Pick out each line below containing "none".

(Difference listings)
::::::::
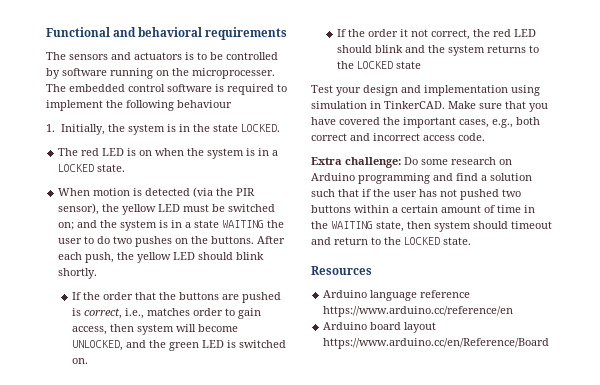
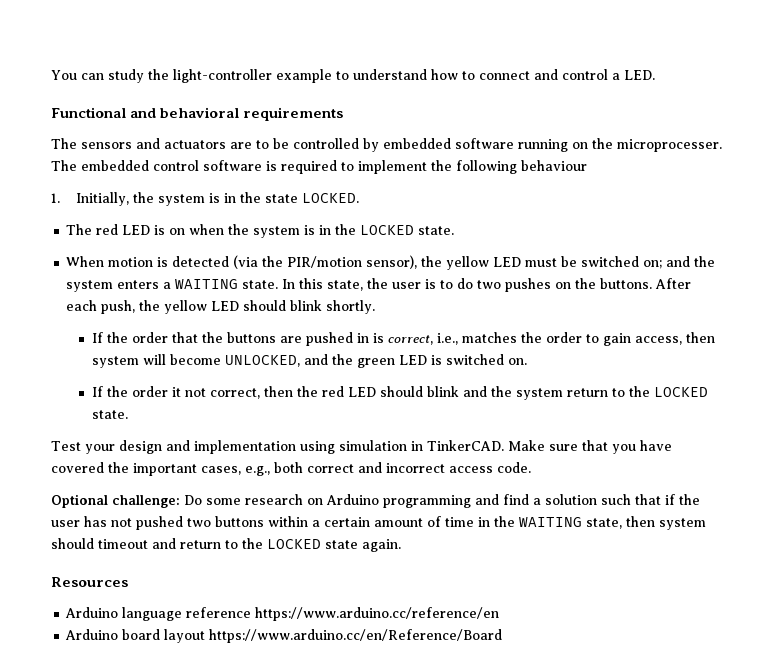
(46, 32) none -> [51,69,655,83] You can study the light-controller example to understand how to connect and control a LED. //
[185,52,194,60] is -> [230,142,252,149] are
(60, 73) none -> [383,138,451,149] embedded
[272,150,279,156] a -> [335,224,357,235] the
[236,188,256,196] PIR -> [287,256,363,268] PIR/motion
[159,220,285,228] [58,238,83,244] is in a state WAITING the user -> [117,278,437,291] enters a WAITING state. In this state, the user is
(281, 297) none -> [356,333,369,343] in
(190, 312) none -> [520,332,542,343] the
(470, 34) none -> [263,386,293,397] then
[486,45,539,53] [336,61,421,69] returns to the LOCKED state -> [566,386,708,397] [91,410,128,419] return to the LOCKED state.
[311,157,342,165] Extra -> [51,494,108,508] Optional
[443,237,471,245] state. -> [325,539,401,552] state again.

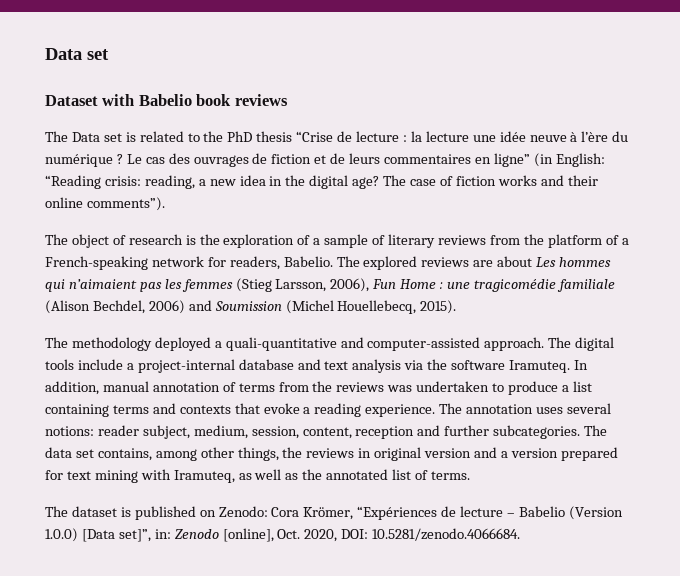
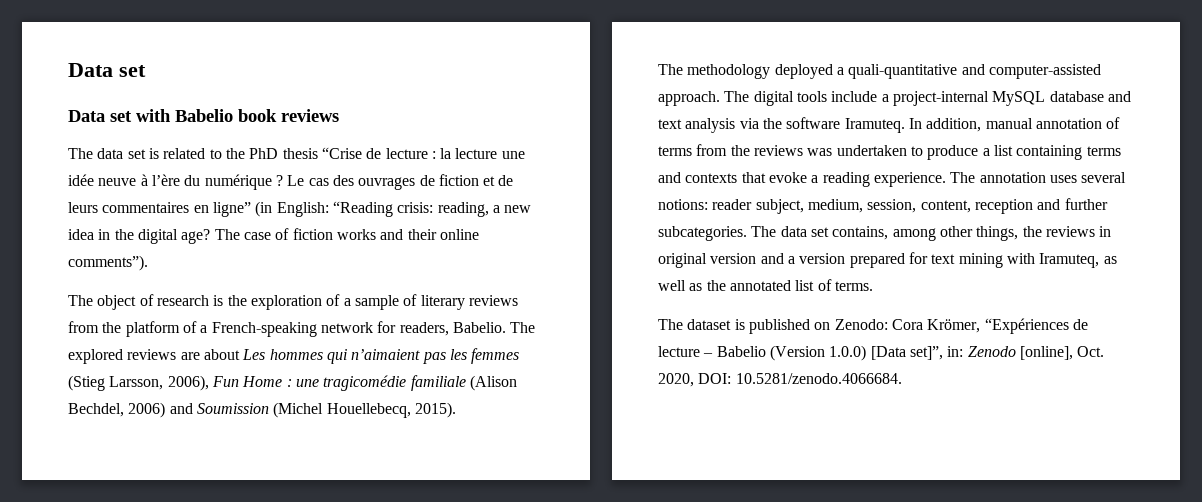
[45,95,98,106] Dataset -> [68,110,132,122] Data set
[71,132,100,142] Data -> [97,148,124,159] data
(235, 366) none -> [992,91,1046,106] MySQL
::::::::
→ Result of the exercise:
(46, 32) none -> [51,69,655,83] You can study the light-controller example to understand how to connect and control a LED. //
(60, 73) none -> [383,138,451,149] embedded
(281, 297) none -> [356,333,369,343] in
(190, 312) none -> [520,332,542,343] the
(470, 34) none -> [263,386,293,397] then
(235, 366) none -> [992,91,1046,106] MySQL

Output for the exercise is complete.